Anybody familiar with this complication of radiation therapy? I've been fighting with my left leg for the past 4 months with increasing loss of function. It started as a nightime drawing of my left leg across my body and has now progressed to paralysis of the quad muscles and I am now having to use a wheelchair to get around. We first thought it was hip bursitis, with swelling in the quad muscle, loss of function, and inability to straighten the leg. I can no longer stand on the leg as it will not support my weight. MRI, CT, and bone scan show stable disease as far as the cancer goes. MRI shows increased uptake in the psoas and iliacus muscles and overall swelling of the quad, groin, and oddly swelling of both feet, which may be totally unrelated. I've had one round of IV Medrol 1gm x 3 days with a result of minor improvement of symptoms. I'm currently waiting to see a neurologist to confirm this diagnosis.
RILP?: Anybody familiar with this... - Advanced Prostate...
RILP?
Did you have radiation to the spine?
No, I've had 2 rounds of radiation , the first to the pelvic area and femur heads, 5x5 for pallation of pain. The second was just 2 doses but higher Gy. Not sure of total dose but don't think it exceeded what you would see in standard EBRT therapy. The doses were about a year apart with these symptoms starting about 4 months after the second round. I've also been told that I have mild to moderate lumbar stenosis at L5-S1 that complicates the picture. I'm hoping for the neuro consult to clarify which one ,if either, to move forward. MS neuro says in her opinion it's not MS related.
Evaluation and Management of Radiation-Induced Plexopathies
Noble Jones, Michael D Stubblefield
Current Physical Medicine and Rehabilitation Reports, 1-10, 2022
Purpose of Review
The purpose of the review is to detail the pathophysiology, clinical signs and symptoms, and evaluation and management of patients with radiation-induced plexopathy (RIP).
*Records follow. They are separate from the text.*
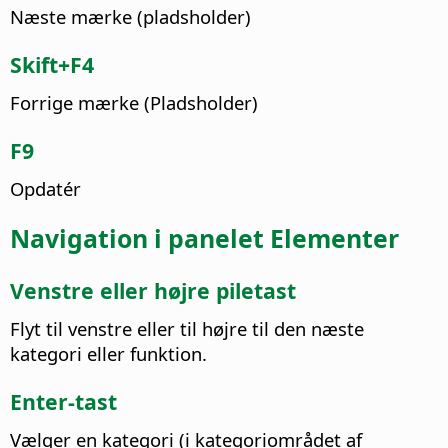
Næste mærke (pladsholder)
Skift+F4
Forrige mærke (Pladsholder)
F9
Opdatér
Navigation i panelet Elementer
Venstre eller højre piletast
Flyt til venstre eller til højre til den næste
kategori eller funktion.
Enter-tast
Vælger en kategori (i kategoriområdet af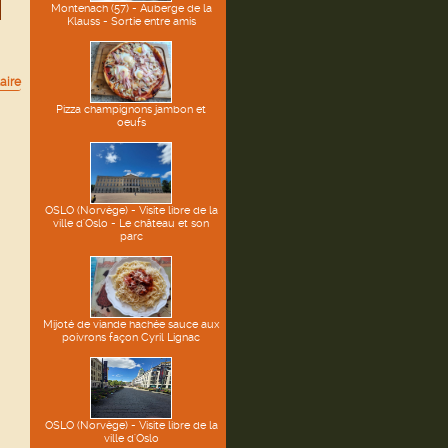
Montenach (57) - Auberge de la
Klauss - Sortie entre amis
aire
Pizza champignons jambon et
oeufs
OSLO (Norvège) - Visite libre de la
ville d'Oslo - Le château et son
parc
Mijoté de viande hachée sauce aux
poivrons façon Cyril Lignac
OSLO (Norvège) - Visite libre de la
ville d'Oslo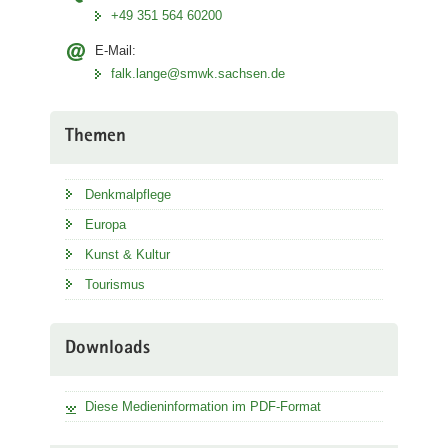
+49 351 564 60200
E-Mail:
falk.lange@smwk.sachsen.de
Themen
Denkmalpflege
Europa
Kunst & Kultur
Tourismus
Downloads
Diese Medieninformation im PDF-Format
The specific cancer types, radiation treatment techniques, and the associated plexus neuroanatomy most susceptible to injury will be discussed.
Recent Findings
The latest research has not demonstrated a way to predict which patients will develop RIP. There is, however, a strong correlation to dosing, anatomical exposure, and pattern of damage and symptomatology. While there is no cure for RIP, advances in radiation delivery techniques have, for the most part, effectively minimized plexus exposure and thus the incidence and severity of RIP. Various surgical and nonsurgical therapies have been described with largely disappointing results. Some interventions, such as surgically implanted diaphragmatic pacemakers to treat hemidiaphragmatic paralysis, the use of ultrasound, and/or electromyography-guided botox injections to treat hypertonic muscles, are helpful in some cases. Advances in imaging techniques have helped to more accurately determine whether developing neurologic symptoms are due to RIP or neoplasm.
Summary
Patients who receive high-dose radiation therapy that involves one of the body plexuses are at risk for developing RIP. Unfortunately, predicting the severity, time course of symptoms, and progression of RIP remains elusive. There is a growing awareness among the healthcare community of the acute and late effects of radiation therapy, specifically radiation-induced plexopathy. Because there is no meaningful way to slow or reverse the progression of RIP, management is largely symptomatic. Patients should be comprehensively evaluated, followed closely, and educated on the chronic and progressive nature of RIP. A multidisciplinary approach that involves multiple clinicians such as physiatrists, physical therapists, occupational therapists, lymphedema management practitioners, and other clinicians are often indicated.. Further research is needed to develop more targeted radiation therapy treatments, prophylaxis to prevent or minimize RIP, and ultimately treatments that effectively reverse RIP.